| Instructions for the task |
Without reproducing any image, print the listing below exactly.

(Data to process)

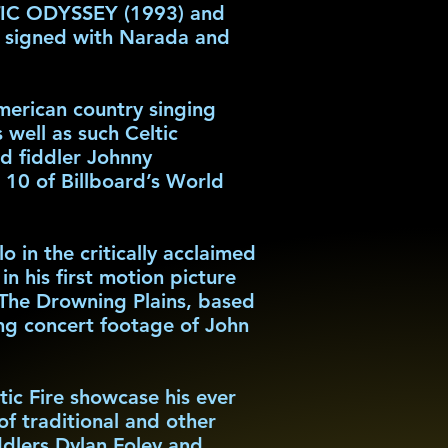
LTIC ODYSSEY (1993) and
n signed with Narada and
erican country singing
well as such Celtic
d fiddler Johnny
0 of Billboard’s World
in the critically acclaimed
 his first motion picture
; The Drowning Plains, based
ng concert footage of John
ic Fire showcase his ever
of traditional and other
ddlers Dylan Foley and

(End Data to process)

| Task answer |
LTIC ODYSSEY (1993) and
n signed with Narada and
erican country singing
well as such Celtic
d fiddler Johnny
0 of Billboard’s World
in the critically acclaimed
 his first motion picture
; The Drowning Plains, based
ng concert footage of John
ic Fire showcase his ever
of traditional and other
ddlers Dylan Foley and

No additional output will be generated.